### What needs to be done
Pictures don't belong in the copy; print all the records exactly.

─── Data in this exercise ───

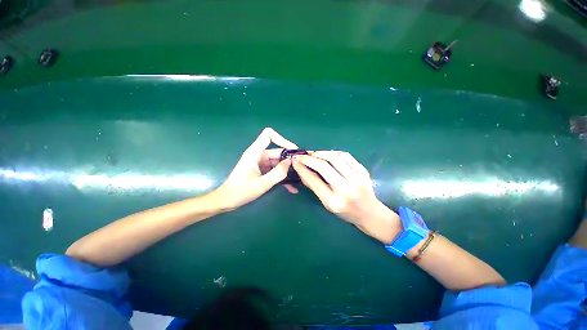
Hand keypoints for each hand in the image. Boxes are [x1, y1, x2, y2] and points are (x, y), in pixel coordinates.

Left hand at [214, 128, 298, 210]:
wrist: (227, 200)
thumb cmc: (241, 191)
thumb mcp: (262, 183)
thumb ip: (278, 173)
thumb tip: (290, 162)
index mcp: (255, 153)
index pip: (268, 135)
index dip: (282, 139)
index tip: (293, 150)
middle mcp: (259, 155)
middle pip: (278, 151)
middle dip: (290, 159)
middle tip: (302, 168)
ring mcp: (260, 163)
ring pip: (278, 162)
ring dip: (288, 170)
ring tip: (299, 179)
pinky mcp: (262, 170)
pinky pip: (275, 170)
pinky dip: (282, 176)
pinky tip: (291, 188)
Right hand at [292, 151, 400, 243]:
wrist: (369, 212)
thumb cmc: (345, 212)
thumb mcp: (326, 204)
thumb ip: (313, 187)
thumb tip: (301, 171)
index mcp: (333, 201)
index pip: (313, 180)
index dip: (302, 168)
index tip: (295, 161)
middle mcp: (345, 189)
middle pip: (323, 166)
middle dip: (309, 158)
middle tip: (302, 155)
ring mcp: (356, 178)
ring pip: (334, 157)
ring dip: (320, 153)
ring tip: (313, 154)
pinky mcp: (363, 171)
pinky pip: (345, 155)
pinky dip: (333, 152)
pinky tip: (327, 154)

───

### Result of the exercise
Hand keypoints for each hand in the image. Boxes are [x1, y1, x2, y2] and points are (x, y), in pixel coordinates.

Left hand at [214, 128, 298, 210]:
wrist: (227, 200)
thumb cmc: (241, 191)
thumb mcp: (262, 183)
thumb ip: (278, 173)
thumb tip: (290, 162)
index mcp: (255, 153)
index pip: (268, 135)
index dip: (282, 139)
index tip: (293, 150)
middle mcp: (259, 155)
middle pip: (278, 151)
middle dip: (290, 159)
middle tip: (302, 168)
ring mcp: (260, 163)
ring pip: (278, 162)
ring dip: (288, 170)
ring tip: (299, 179)
pinky mcp: (262, 170)
pinky pip: (275, 170)
pinky dip: (282, 176)
pinky tip: (291, 188)
Right hand at [292, 151, 400, 243]:
wrist: (369, 212)
thumb cmc: (345, 212)
thumb mcp: (326, 204)
thumb ip: (313, 187)
thumb tip: (301, 171)
index mcp: (333, 201)
index pip: (313, 180)
index dip: (302, 168)
index tip: (295, 161)
middle mcp: (345, 189)
middle pip: (323, 166)
middle dip: (309, 158)
middle tip: (302, 155)
ring mcp: (356, 178)
ring pip: (334, 157)
ring dip: (320, 153)
ring tip: (313, 154)
pinky mcp: (363, 171)
pinky pip: (345, 155)
pinky dip: (333, 152)
pinky tip: (327, 154)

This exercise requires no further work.